# God grants a wish....



## JC in GB (Jul 1, 2019)

A man was riding his motorcycle along a California beach when suddenly the sky clouded above his head and, in a booming voice, the Lord said, "Because you have TRIED to be faithful to me in all ways, I will grant you one wish." The biker pulled over and said "Build a bridge to Hawaii so I can ride over anytime I want."

The Lord said, "Your request is materialistic. Think of the enormous challenges for that kind of undertaking: the supports required to reach the bottom of the Pacific and the concrete and steel it would take! It will nearly exhaust several natural resources. I can do it, but it is hard for me to justify your desire for worldly things. Take a little more time and think of something that could possibly help mankind."

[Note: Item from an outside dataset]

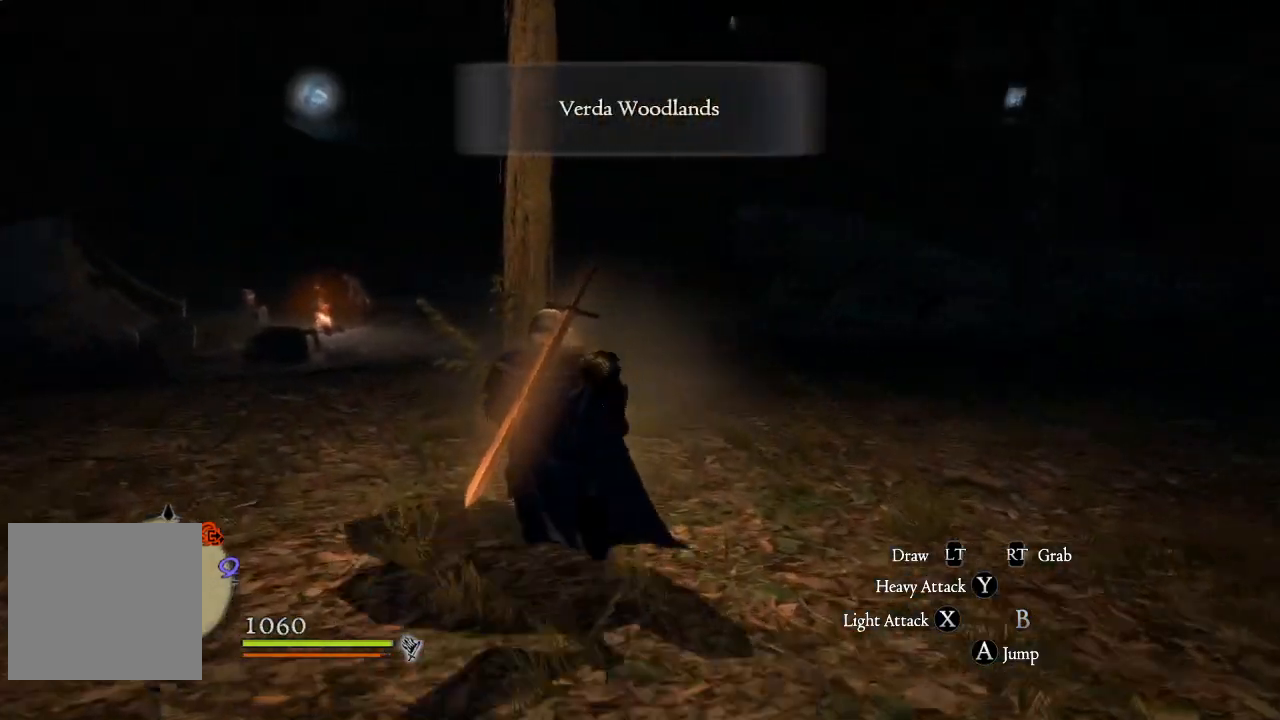
{"buttons": [], "left_stick": "up-left", "right_stick": "up-right", "events": [[17, "right_stick", "up-right"]]}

The biker thought about it for a long time. Finally, he said, "Lord, I wish that I and all men could understand our wives. I want to know how she feels inside, what she's thinking when she gives me the silent treatment, why she cries, what she means when she says nothing's wrong, and how I can make a woman truly happy."

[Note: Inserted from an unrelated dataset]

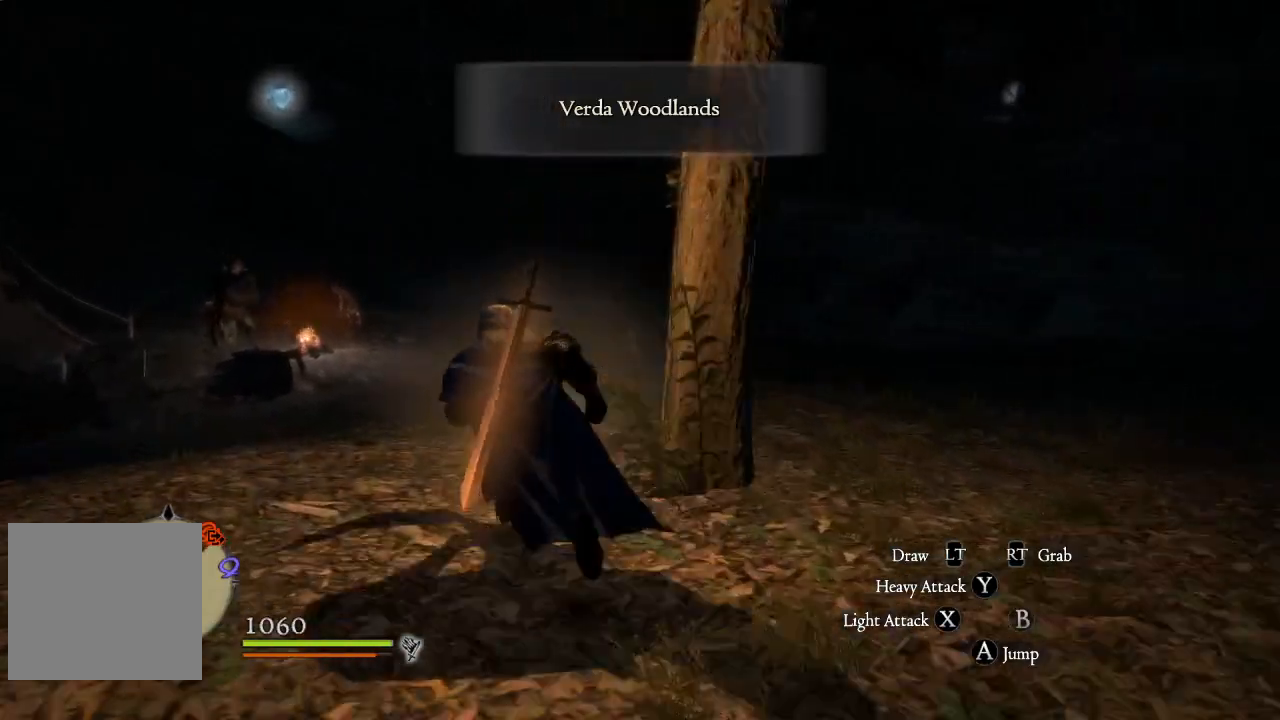
{"buttons": [], "left_stick": "center", "right_stick": "center", "events": [[284, "right_stick", "center"], [301, "left_stick", "center"], [384, "right_stick", "up"], [451, "right_stick", "center"]]}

The Lord replied, "You want two lanes or four on that bridge?"


----------



## 6GRILLZNTN (Jul 1, 2019)

LOLOLOL!  Amen!


----------



## smokerjim (Jul 1, 2019)

no comment in case the wife reads it.


----------



## SmokinVOLfan (Jul 1, 2019)

Lol that's great...AMEN brother!


----------



## SecondHandSmoker (Jul 1, 2019)

I reserve the right to remain silent as to not incriminate myself. 

Otherwise,


----------



## mooncusser (Jul 1, 2019)

Heh-heh.  Mrs Mooncusser even gave a chuckle.


----------



## GaryHibbert (Jul 14, 2019)

Can't say I blame the Lord for his choice.  LOL
Gary


----------